The DAG
All the steps and dependencies are listed on our DAG. If a step is not listed in the DAG, it will not be tracked by the ETL.
Format
Consider the following example computational graph:
flowchart LR
id00((A1)):::node --> id11((B1)):::node
id01((A2)):::node --> id11((B1)):::node --> id21((C1)):::node --> id31((D1)):::node
id02((A3)):::node --> id12((B2)):::node --> id22((C2)):::node
id12((B2)):::node --> id21((C1)):::node
id03((A4)):::node --> id13((B3)):::node --> id22((C2)):::node --> id32((D2)):::node
classDef node fill:#002147,color:#ddd;
linkStyle default stroke-width:1px;
For instance, we can read that the step C1
depends on steps B1
and B2
, which depend on A1
and A2
, and A3
, respectively.
We keep track of these dependencies using a YAML file that maps steps to their dependencies:
B1:
- A1
- A2
B2:
- A3
B3:
- A4
C1:
- B1
- B2
C2:
- B2
- B3
D1:
- C1
D2:
- C2
Our DAG
Now that you are familiar with the format of the DAG, we can dive into the actual DAG that we use.

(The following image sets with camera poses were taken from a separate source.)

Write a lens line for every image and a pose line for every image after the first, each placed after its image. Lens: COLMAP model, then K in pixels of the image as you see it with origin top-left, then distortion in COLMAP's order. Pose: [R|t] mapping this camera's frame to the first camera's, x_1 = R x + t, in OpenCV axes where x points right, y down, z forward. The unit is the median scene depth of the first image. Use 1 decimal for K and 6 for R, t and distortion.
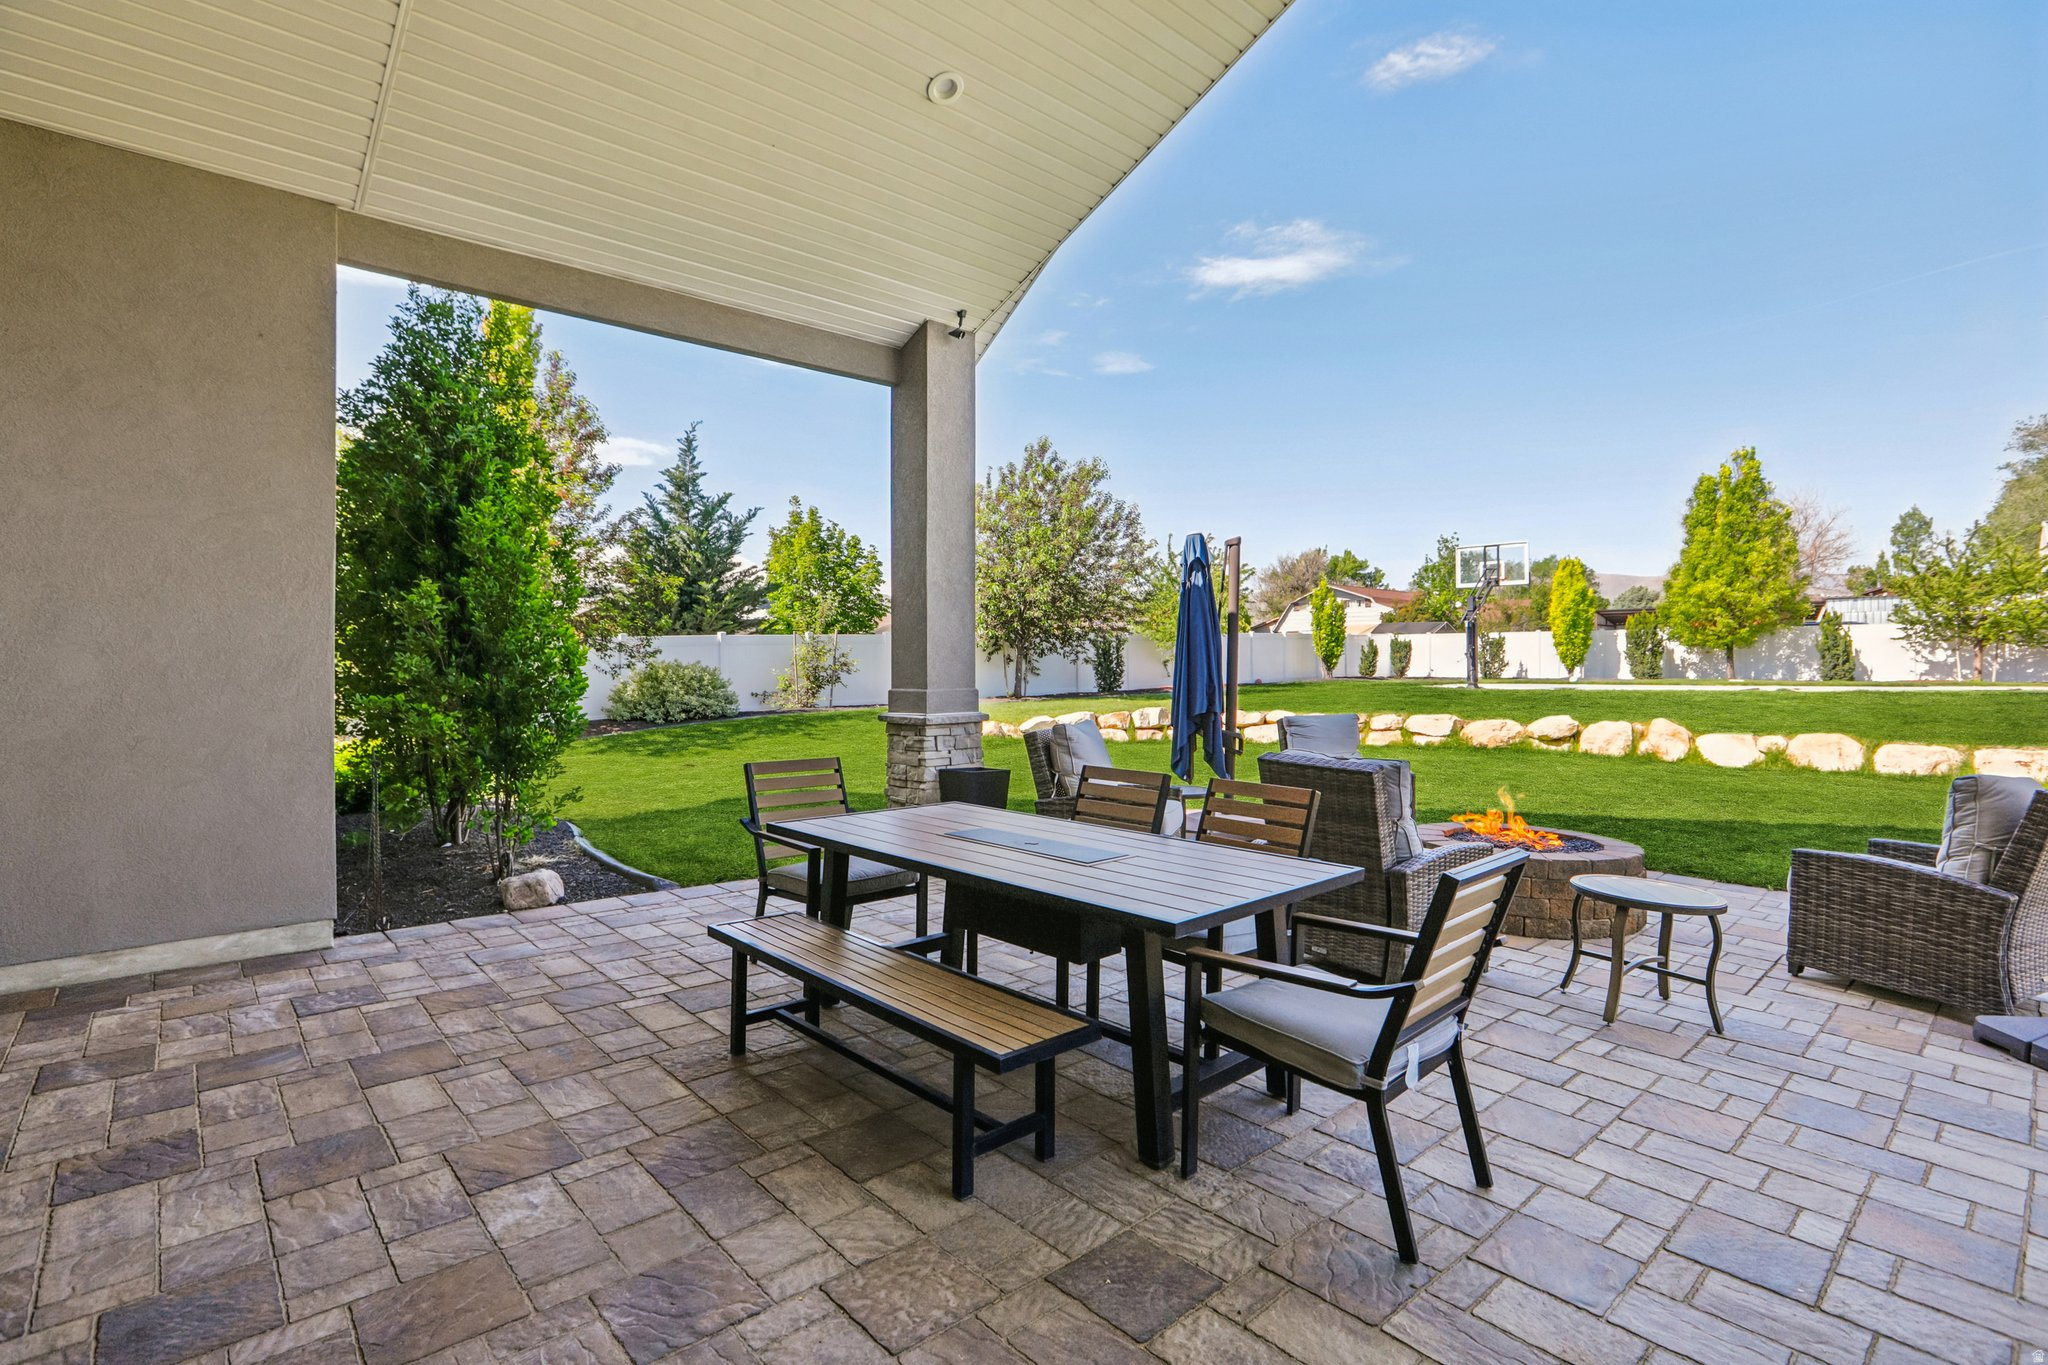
lens RADIAL K [[968.7, 0, 1024.0], [0, 968.7, 682.5], [0, 0, 1]] dist [-0.000898, 0.000360]
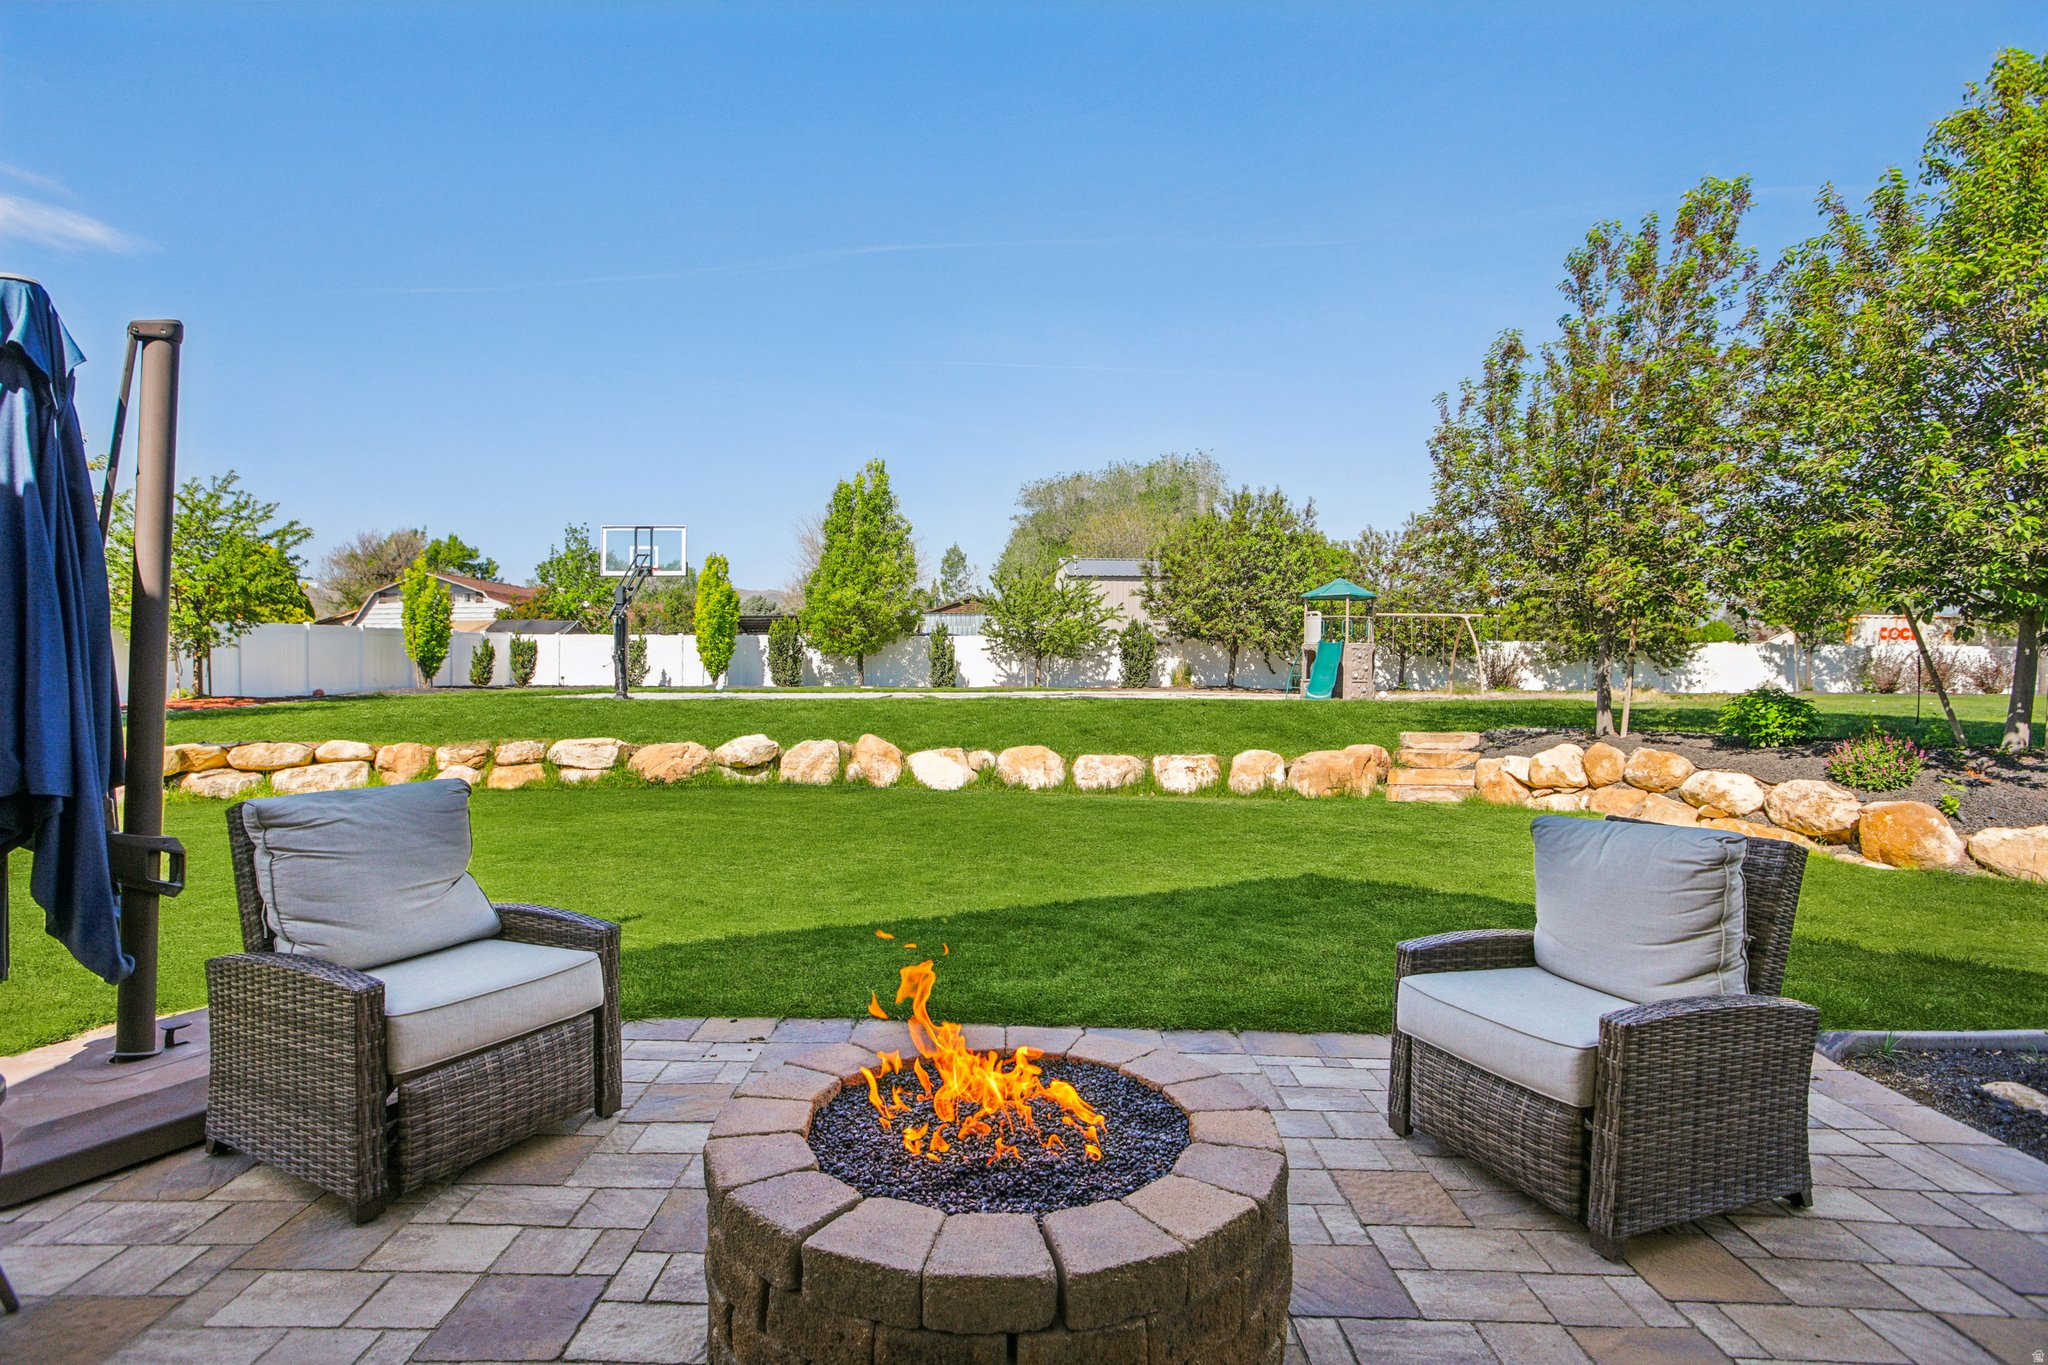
lens RADIAL K [[1026.5, 0, 1027.9], [0, 1026.5, 660.3], [0, 0, 1]] dist [-0.015253, 0.000451]
pose [[0.669987, 0.013481, 0.742250, 0.045830], [0.008848, 0.999619, -0.026142, -0.001093], [-0.742320, 0.024082, 0.669613, 0.146852]]
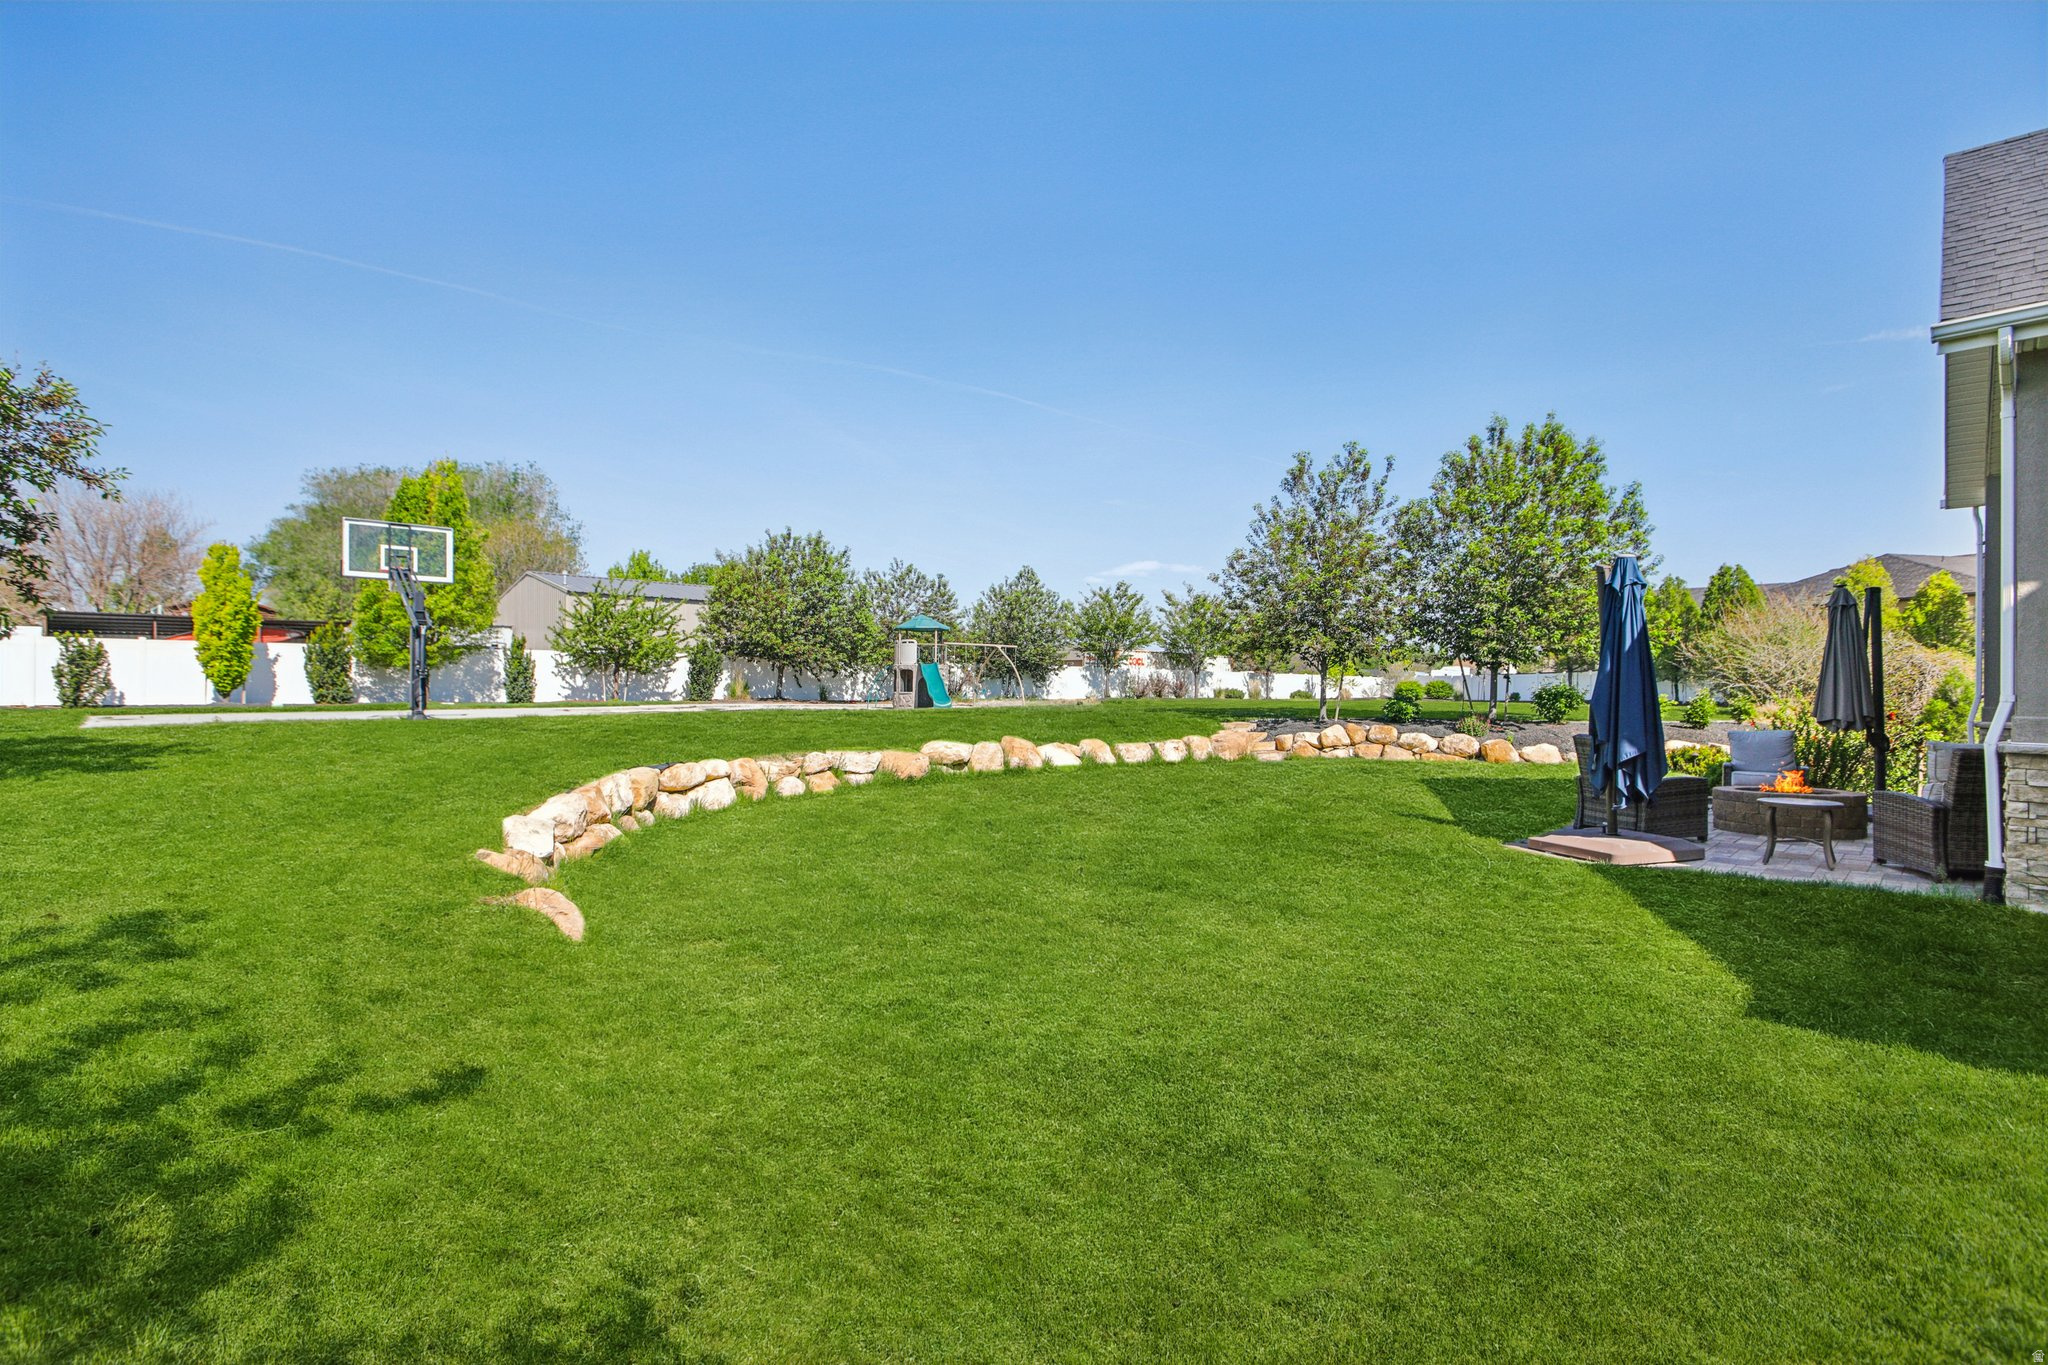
lens RADIAL K [[960.8, 0, 1029.2], [0, 960.8, 671.2], [0, 0, 1]] dist [0.000920, 0.000832]
pose [[-0.030066, 0.015987, 0.999420, -0.232507], [0.016378, 0.999746, -0.015500, -0.010142], [-0.999414, 0.015902, -0.030320, 0.480685]]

One key difference with the example DAG presented in the section above is that it consists of several DAG files. All of these coexist in the dag/
directory:
dag/
├─ agriculture.yml
├─ biodiversity.yml
├─ demography.yml
...
├─ main.yml
...
We do this to avoid having a very large single file, which could easily end up having several thousands of lines and would be hard to read. To keep track of all the single files, we have a main.yml
, which has a section that lists them:
...
# Sub-dags to import
include:
- dag/open_numbers.yml
- dag/faostat.yml
- dag/energy.yml
...
The dependencies are listed under the field steps
:
steps:
# Population
data://garden/demography/2022-12-08/population:
- data://garden/hyde/2017/baseline
- data://garden/gapminder/2019-12-10/population
- data://garden/un/2022-07-11/un_wpp
- data://open_numbers/open_numbers/latest/gapminder__systema_globalis
data://grapher/demography/2023-03-30/population:
- data://garden/demography/2022-12-08/population
data://garden/demography/2023-03-31/population:
- data://garden/hyde/2017/baseline
- data://garden/gapminder/2023-03-31/population
- data://garden/un/2022-07-11/un_wpp
- data://open_numbers/open_numbers/latest/gapminder__systema_globalis
data://grapher/demography/2023-03-31/population:
- data://garden/demography/2023-03-31/population
...
In the above example, we observe that there is a step data://garden/demography/2022-12-08/population
, which depends on four other steps:
data://garden/hyde/2017/baseline
data://garden/gapminder/2019-12-10/population
data://garden/un/2022-07-11/un_wpp
data://open_numbers/open_numbers/latest/gapminder__systema_globalis
Learn more about our URIs
We use URIs to uniquely identify nodes in the ETL.
All steps (or nodes) can be uniquely identified throughout the whole ETL. This allows us to reference datasets (and use them) when building a new dataset.